Estou sozinha. Não daquele tipo de sozinha que se compra tamanho único. Sozinha customizada. Um sozinha só meu e tão do meu tamanho que não aperta nem está folgado. Uma solidão que me cai bem. Ninguém nem diz que estou usando. Estou sozinha e ninguém repara. Não sei se posso tirar essa solidão de mim. Há tempos ela se ocupou do meu corpo, da minha alma, dos meus braços, dos meus pensamentos. E é tão confortável e tão conveniente, que talvez não seja adequado tirá-la agora.

sábado, 5 de abril de 2008

Culpada ou inocente

Nada do que eu disser poderá ser usado contra mim. Nada do que eu disser será usado. Nada do que eu disser. Eu falo muito. Tudo o que eu disser será usado contra mim, vez ou outra, inevitavelmente. Tudo o que eu digo é usado, é descartável, é de segunda mão. Eu tenho o direito de manter-me calada. Calada, a fim de evitar outras tragédias. A fim de não piorar sua situação. Eu nunca fico calada.

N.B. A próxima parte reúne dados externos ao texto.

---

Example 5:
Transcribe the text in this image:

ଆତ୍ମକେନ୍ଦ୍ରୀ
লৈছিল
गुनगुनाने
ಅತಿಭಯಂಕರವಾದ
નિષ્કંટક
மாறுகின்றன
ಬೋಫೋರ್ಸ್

Minha missão na Terra é prenunciar tragédias, é causá-las, a mim e aos outros. As situações são ruins por si só. O fato de eu falar ou ficar calada não as pioraria. Eu tenho o direito a um advogado. Alguém que me defenda, de mim mesma se for preciso. Alguém que queira me salvar. Principalmente, que me ensine como sair dessa tragédia em que eu me meti.

Eu juro dizer a verdade e somente a verdade, acima de todas as coisas. Juro pela Bíblia? Juro pela minha mãe? Eu não juro por ninguém. E logo agora que eu queria usar o direito de ficar calada, obrigam-me a dizer a verdade, nada além da verdade. O que há além da verdade? A mentira? A verdade mais pura e mais real? Alguém já foi lá? Quem é a verdade? Podemos ver o que há além da verdade através dela? E cadê o advogado? Chamem as testemunhas. Não, não as que vão testemunhar contra mim. As testemunhas a meu favor. Por favor. Como? Não há testemunhas a meu favor?

Eu fui considerada culpada. Culpada. Cheia de culpa. Presa por te usado minhas palavras. Por ter feito delas minha arma, meu instrumento de tortura contra mim mesma. Minha tortura é um crime para os outros. Minha tortura é a tragédia pessoal do mundo. Tudo o que eu disse foi usado contra mim mesma. Tudo que eu disse foi usado. Defendi-me sozinha.